Where $\alpha_x$ and $alpha_y$ are the scaling parameters in the image $x$ and $y$ directions and $(x_0, y_0)$ is the principal point, the point where the optic axis intersects the image plane.

Of note is that the aspect ratio of the image is equal to: $\alpha_y/\alpha_x$

The camera matrix is important because:

$$
\mathbf{x} =
\begin{pmatrix}
x\\y\\1
\end{pmatrix} = 
\frac{1}{f}
\begin{bmatrix}
\alpha_x & &x_0 \\
&\alpha_y & y_0 \\
&&1
\end{bmatrix}
\begin{pmatrix}
x_{cam}\\y_{cam}\\f
\end{pmatrix} =
K
\begin{pmatrix}
x_{cam}\\y_{cam}\\f
\end{pmatrix}
$$

### Camera matrix

In [25]:
def CameraMtx(cam):
    M = ExtrinsicsMtx(cam)
    K = IntrinsicsMtx(cam)
    P = np.dot(M, K)
    return P

Here we calculate the Camera Matrix $P$:
$$
P = K
\begin{bmatrix}
1 & 0&0&0\\
0&1&0&0\\
0&0&1&0
\end{bmatrix}
M
$$

and
$$
\mathbf x = P\mathbf X
$$
Thus we have defined the $3x4$ projection matrix from Euclidean 3-space to an image.

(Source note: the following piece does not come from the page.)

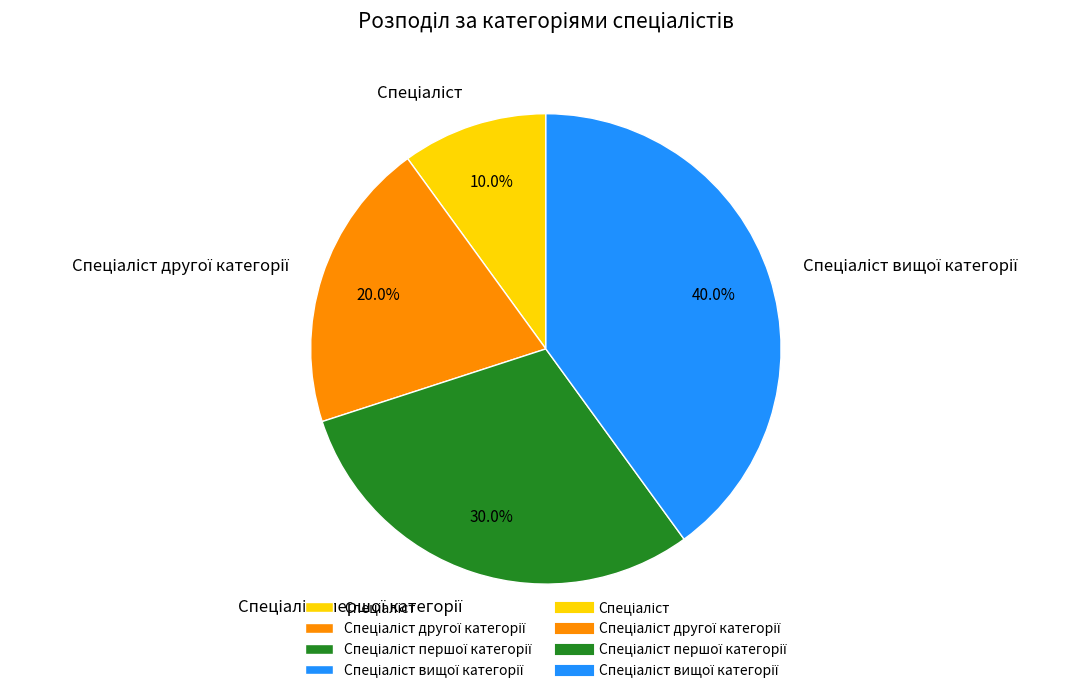

Is there any slice that represents more than half of the pie?

No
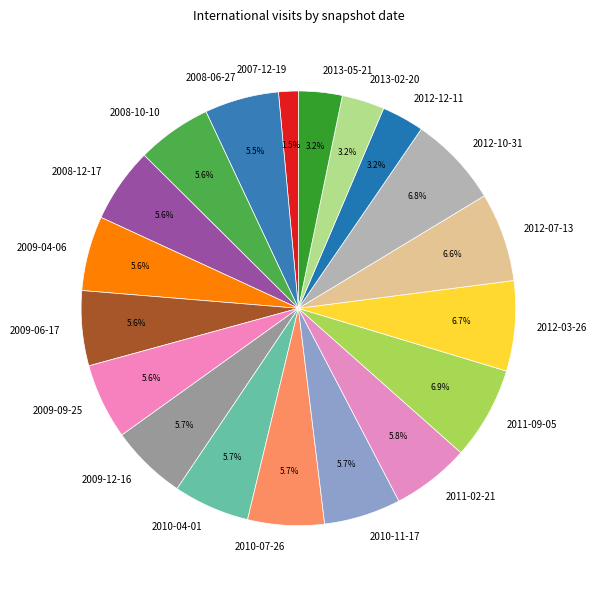

Count the number of slices in the pie.

19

### Generate the image pair

In [26]:
...

SyntaxError: unexpected EOF while parsing (<ipython-input-26-82cca958dda9>, line 1)

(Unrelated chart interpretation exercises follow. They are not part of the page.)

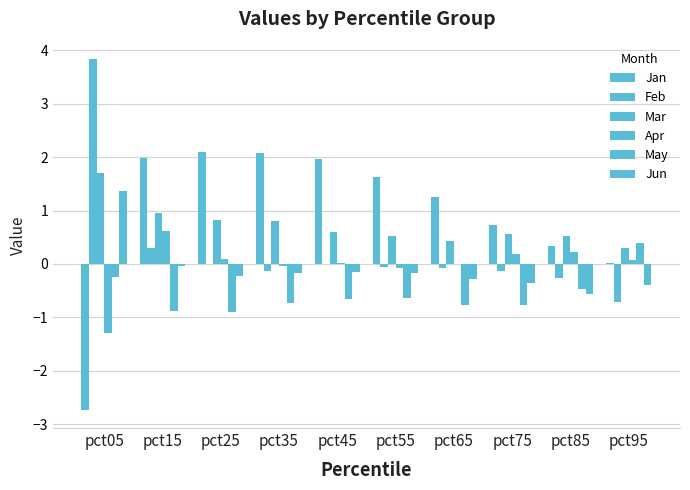

What value does the May series have at pct45?

-0.7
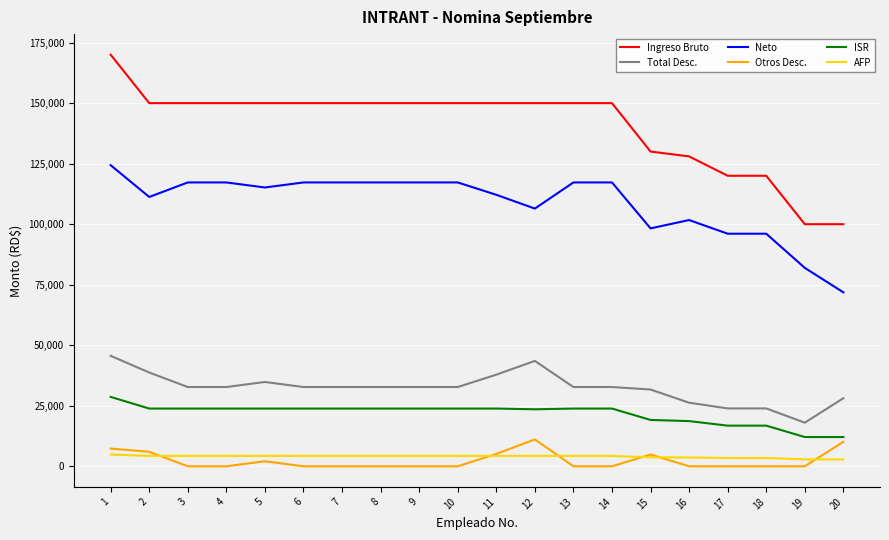

What is the sum of all Neto values?

2170506.7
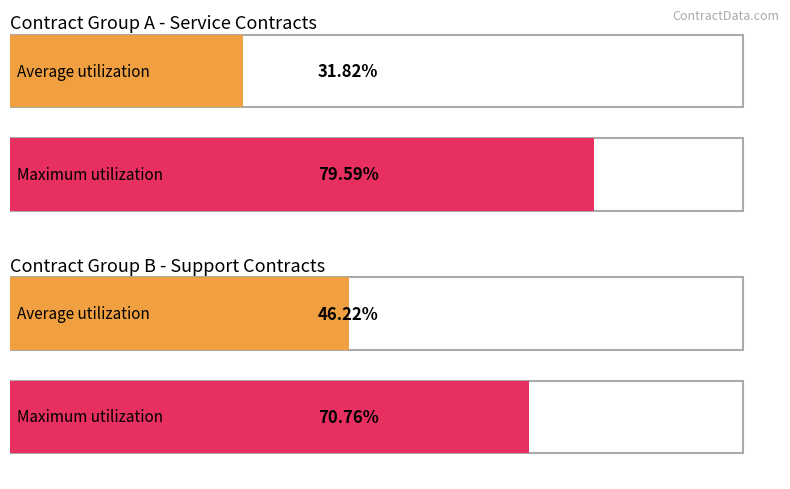

Count the number of data series in this chart.

2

Here in the demo are a few functions that plot the projected points as images using the above functions. As my translation no longer actually works, there wasn't much point to translating this plotting code. If the above ever gets fixed then the plotting code should go here.

## Triangulation
"Given the cameras and point pairs, reconstruct the 3D positions in world coordinates of the point pairs."

### Linear triangulation method

In [27]:
def triangulate(points1, points2, P1, P2):
    num_points = points1.size[0]
    points3d = np.zeros((num_points, 3))
    
    # iterate over point pairs
    for i in range(1, num_points):
        points3d[i] = triangulationOnePoint(points1(i).T, points2(i).T, P1.T, P2.T)
    return points3d

This function is relatively simple as the next helper function is the one that does the heavy lifting. This one just iterates over all point pairs in the two sets of points and passes them to the helper function. The return is used to set the 3D reconstruction coordinates.

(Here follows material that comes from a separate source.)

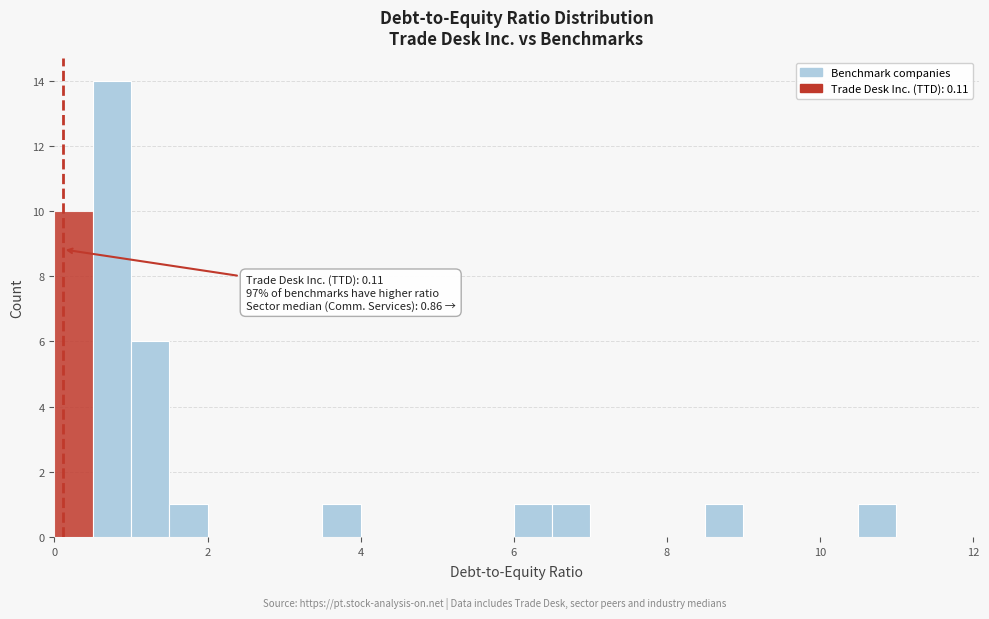

Read against the x-axis, roughly where is the centre of the tallest bar?

0.8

The problem of triangulation can be formatted such that:

If we know:
* $P$ and $P'$
* $\mathbf x$ and $\mathbf x'$
We compute the reconstruction, $\hat{x}$.

In [30]:
def triangulationOnePoint(point1, point2, P1, P2):
    # Construct A
    A = np.zeros((4,4))
    A[0:2] = point1.dot(P1[2]) - P1[0:2]
    A[2:4] = point2.dot(P2[2]) - P2[0:2]
    
    # Solve the optimization problem: min_x ||Ax|| s.t. ||x||=1
    _,_,V = numpy.linalg.svd(A)
    X = V[:, -1]
    X = X/X[-1]
    
    # Homogenous -> Inhomogenous
    point3d = X[0:3]
    return point3d

Here we are calculating the actual reconstruction of each point for each point pair. We do this by solving the system of linear equations:

$$
\begin{bmatrix}
x\mathbf p^{3T} - \mathbf p^{1T}\\
y\mathbf p^{3T} - \mathbf p^{2T}\\
x'\mathbf p'^{3T} - \mathbf p'^{1T}\\
x\mathbf p'^{3T} - \mathbf p'^{2T}
\end{bmatrix}
\mathbf x
=
0
$$

In [None]:
...

The rest is just plotting stuff to see the reconstruction!